*Aufgabe a*.
Stimmen die Aussagen (i), (ii) und (iii) mit dem Textauszug über Olga Tokarczuk überein? Beantworte jede mit Ja oder Nein und zitiere wörtlich die entscheidenden Worte aus dem Textauszug.
(i) Der Kampa Verlag hat seinen Sitz in Zürich.
(ii) Der Kampa Verlag wurde im Frühjahr 2018 gegründet.
(iii) Die Lesereise aus dem Roman „Die Jakobsbücher“ begann am 9. Oktober 2019 in Potsdam.

*Textauszug*.
┌────────

Dass die polnische Schriftstellerin Olga Tokarczuk 2019 rückwirkend den Nobelpreis für Literatur des Jahres 2018 erhielt, wissen wir alle. Was sich jedoch vom Zeitpunkt der Verkündung bis zur Verleihung des Preises hinter den Kulissen alles tut, bleibt uns normalerweise verborgen. Der Kampa Verlag lässt uns nun daran teilnehmen.

Die Chronologie der Ereignisse befindet sich in dem Band, in dem auch Tokarczuks Preisrede sowie ein Essay zum Thema Übersetzer abgedruckt sind.

So ganz unerwartet kam die Verleihung des Nobelpreises für den Kampa Verlag, der bereits Unrast veröffentlicht hatte, offenbar nicht. Zum Start der Lesereise aus dem Roman Die Jakobsbücher am 9. Oktober 2019 in Potsdam verschickte er eine Pressemitteilung mit der Betreffzeile ‹Literaturnobelpreis für Olga Tokarczuk?› Die Zeitungen der ganzen Welt seien sich darin einig, dass die polnische Autorin als ‹eine der sehr wenigen herausragenden Schriftstellerinnen des letzten Vierteljahrhunderts› die Auszeichnung zweifellos verdient hätte.

Tags darauf versammelte sich das Team des Kampa Verlags vor dem Bildschirm, um die Liveübertragung aus Stockholm mitzuverfolgen. Sofort nach der Bekanntgabe klingelten die Telefone am Verlagssitz in Zürich Sturm, E-Mails überfluteten die Postfächer, sehr viele Buchbestellungen gingen ein, Medienanfragen von überall her. Alle wollten die frisch gekürte Preisträgerin treffen, mit ihr ein Interview führen. Eine Radiostation aus den USA lockte mit einer Hörerschaft von dreissig Millionen. Die beiden von Olga Tokarczuk schon erschienen Bücher waren vierzehn Minuten nach Verkündung des Preises restlos ausverkauft. Dass sich der erst im Herbst 2018 gegründete Verlag über die Preisverleihung an eine ihrer Autorinnen enorm freute, ist nur allzu gut nachzuvollziehen und stellt einen Glücksfall ohnegleichen dar.

└────────

*Aufgabe b*.
Wandle die Zeilen der Datensätze unten vom Anfang bis einschließlich der Zeile mit „Conselho : Dra. Giselle Farinhas - Os“ in eine JSON-Liste von Zeichenketten um, eine pro Zeile und ohne Leerzeilen. Lass die Bilder dabei weg.

*Datensätze*.
┌────────

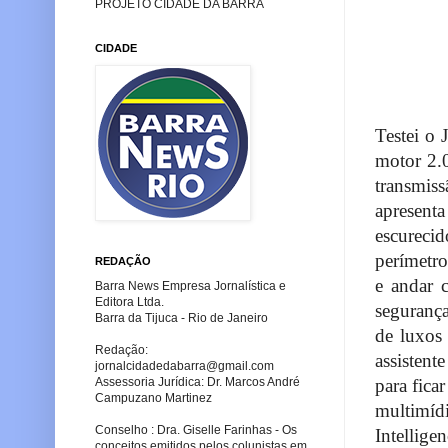
PROJETO CIDADE DA BARRA
CIDADE
Testei o
motor 2.0
transmis
apresent
escureci
perímetro
REDAÇÃO
e andar 
Barra News Empresa Jornalística e
Editora Ltda.
segurança
Barra da Tijuca - Rio de Janeiro
de luxos
Redação:
assistent
jornalcidadedabarra
@gmail.com
Assessoria Jurídica: Dr. Marcos André
para ficar
Campuzano Martinez
multimíd
Conselho : Dra. Giselle Farinhas - Os
Intellige
conceitos emitidos pelos colunistas em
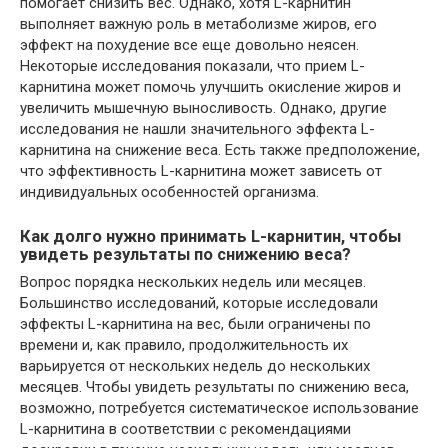
помогает снизить вес. Однако, хотя L-карнитин
выполняет важную роль в метаболизме жиров, его
эффект на похудение все еще довольно неясен.
Некоторые исследования показали, что прием L-
карнитина может помочь улучшить окисление жиров и
увеличить мышечную выносливость. Однако, другие
исследования не нашли значительного эффекта L-
карнитина на снижение веса. Есть также предположение,
что эффективность L-карнитина может зависеть от
индивидуальных особенностей организма.
Как долго нужно принимать L-карнитин, чтобы
увидеть результаты по снижению веса?
Вопрос порядка нескольких недель или месяцев.
Большинство исследований, которые исследовали
эффекты L-карнитина на вес, были ограничены по
времени и, как правило, продолжительность их
варьируется от нескольких недель до нескольких
месяцев. Чтобы увидеть результаты по снижению веса,
возможно, потребуется систематическое использование
L-карнитина в соответствии с рекомендациями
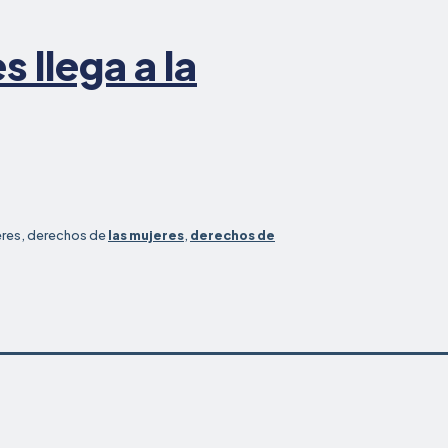
s llega a la
eres, derechos de
las mujeres
,
derechos de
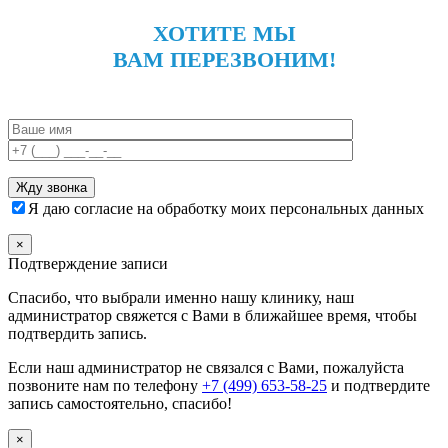
ХОТИТЕ МЫ
ВАМ ПЕРЕЗВОНИМ!
Я даю согласие на обработку моих персональных данных
×
Подтверждение записи
Спасибо, что выбрали именно нашу клинику, наш
администратор свяжется с Вами в ближайшее время, чтобы
подтвердить запись.
Если наш администратор не связался с Вами, пожалуйста
позвоните нам по телефону
+7 (499) 653-58-25
и подтвердите
запись самостоятельно, спасибо!
×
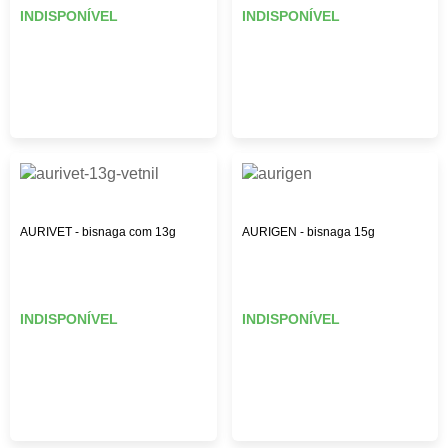
INDISPONÍVEL
INDISPONÍVEL
AURIVET - bisnaga com 13g
AURIGEN - bisnaga 15g
INDISPONÍVEL
INDISPONÍVEL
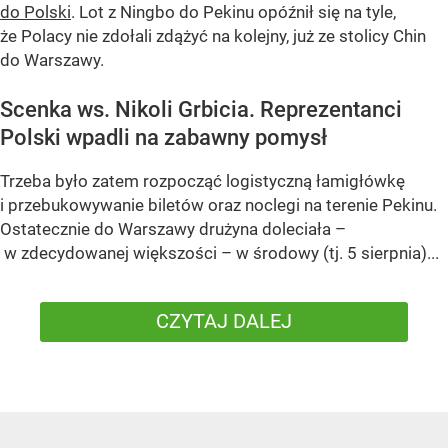
do Polski
. Lot z Ningbo do Pekinu opóźnił się na tyle,
że Polacy nie zdołali zdążyć na kolejny, już ze stolicy Chin
do Warszawy.
Scenka ws. Nikoli Grbicia. Reprezentanci
Polski wpadli na zabawny pomysł
Trzeba było zatem rozpocząć logistyczną łamigłówkę
i przebukowywanie biletów oraz noclegi na terenie Pekinu.
Ostatecznie do Warszawy drużyna doleciała –
w zdecydowanej większości – w środowy (tj. 5 sierpnia)...
CZYTAJ DALEJ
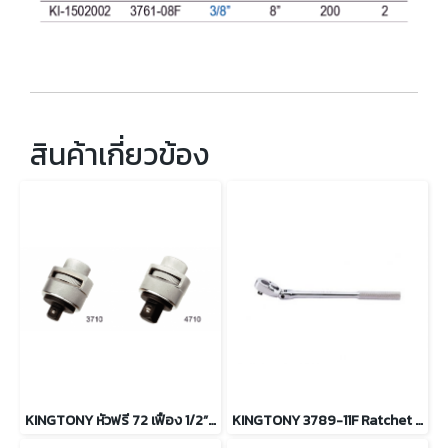
สินค้าเกี่ยวข้อง
KINGTONY หัวฟรี 72 เฟือง 1/2” และ 3/8”
KINGTONY 3789-11F Ratchet 3/8” ด้ามฟรีหัวไข่ อ่อนตัว (ประแจกอกแก๊ก)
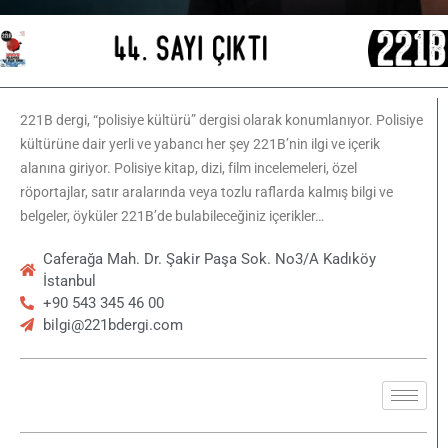
221B dergi, “polisiye kültürü” dergisi olarak konumlanıyor. Polisiye
kültürüne dair yerli ve yabancı her şey 221B’nin ilgi ve içerik
alanına giriyor. Polisiye kitap, dizi, film incelemeleri, özel
röportajlar, satır aralarında veya tozlu raflarda kalmış bilgi ve
belgeler, öyküler 221B’de bulabileceğiniz içerikler…
Caferağa Mah. Dr. Şakir Paşa Sok. No3/A Kadıköy
İstanbul
+90 543 345 46 00
bilgi@221bdergi.com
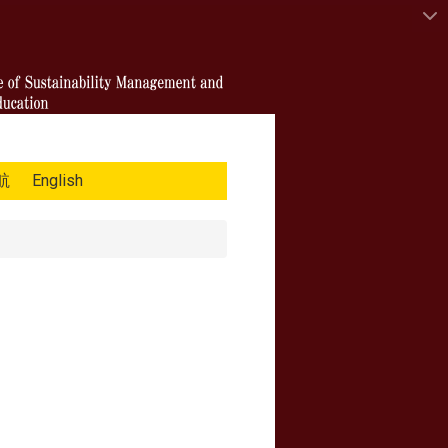
航
English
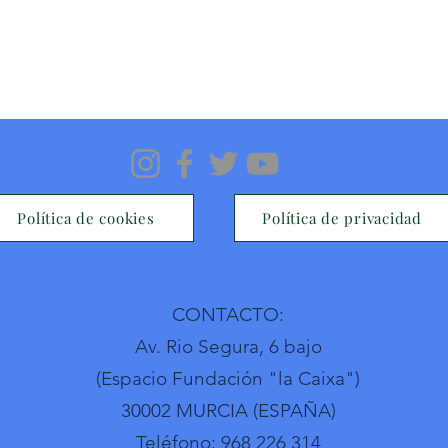
Política de cookies
Política de privacidad
CONTACTO:
Av. Rio Segura, 6 bajo
(Espacio Fundación "la Caixa")
30002 MURCIA (ESPAÑA)
Teléfono: 968 226 314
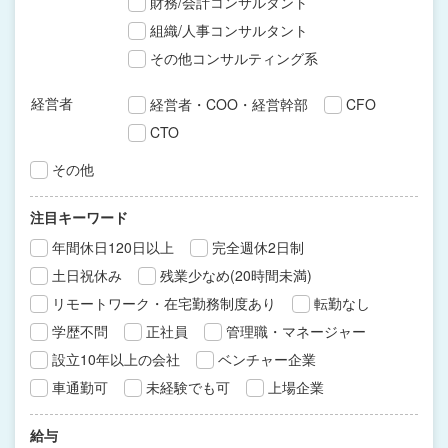
財務/会計コンサルタント
組織/人事コンサルタント
その他コンサルティング系
経営者
経営者・COO・経営幹部
CFO
CTO
その他
注目キーワード
年間休日120日以上
完全週休2日制
土日祝休み
残業少なめ(20時間未満)
リモートワーク・在宅勤務制度あり
転勤なし
学歴不問
正社員
管理職・マネージャー
設立10年以上の会社
ベンチャー企業
車通勤可
未経験でも可
上場企業
給与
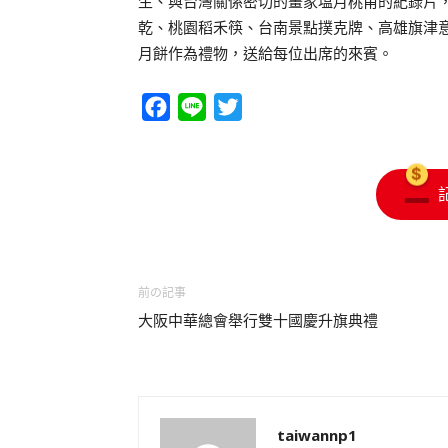
生、與台灣關係密切的畫家塩月桃甫的紀錄片
乾、桃園稻禾筷、台南景點撲克牌、高雄旗津
月餅作為禮物，送給每位出席的來賓。
Facebook
Line
Twitter
前の記事
大阪中華總會舉行雙十國慶升旗典禮
taiwannp1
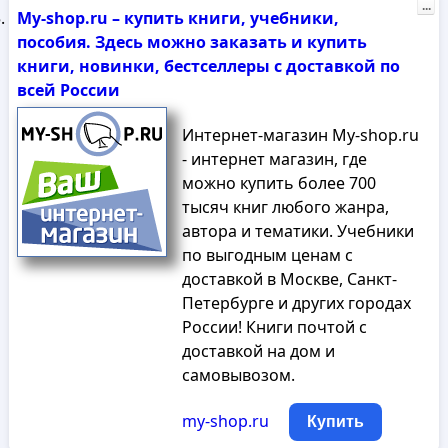
...
My-shop.ru – купить книги, учебники,
пособия. Здесь можно заказать и купить
книги, новинки, бестселлеры с доставкой по
всей России
Интернет-магазин My-shop.ru
- интернет магазин, где
можно купить более 700
тысяч книг любого жанра,
автора и тематики. Учебники
по выгодным ценам с
доставкой в Москве, Санкт-
Петербурге и других городах
России! Книги почтой с
доставкой на дом и
самовывозом.
my-shop.ru
Купить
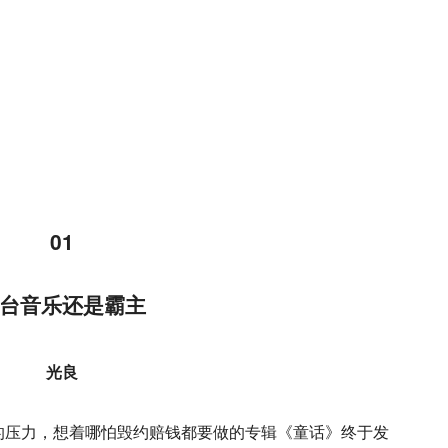
01
台音乐还是霸主
光良
公司的压力，想着哪怕毁约赔钱都要做的专辑《童话》终于发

└────────

*Antwort a*.
(i) Ja: „klingelten die Telefone am Verlagssitz in Zürich Sturm“
(ii) Nein: „der erst im Herbst 2018 gegründete Verlag“
(iii) Ja: „Zum Start der Lesereise aus dem Roman Die Jakobsbücher am 9. Oktober 2019 in Potsdam“

*Antwort b*.
[
  "PROJETO CIDADE DA BARRA",
  "CIDADE",
  "Testei o",
  "motor 2.0",
  "transmis",
  "apresent",
  "escureci",
  "perímetro",
  "REDAÇÃO",
  "e andar ",
  "Barra News Empresa Jornalística e",
  "Editora Ltda.",
  "segurança",
  "Barra da Tijuca - Rio de Janeiro",
  "de luxos",
  "Redação:",
  "assistent",
  "jornalcidadedabarra",
  "@gmail.com",
  "Assessoria Jurídica: Dr. Marcos André",
  "para ficar",
  "Campuzano Martinez",
  "multimíd",
  "Conselho : Dra. Giselle Farinhas - Os"
]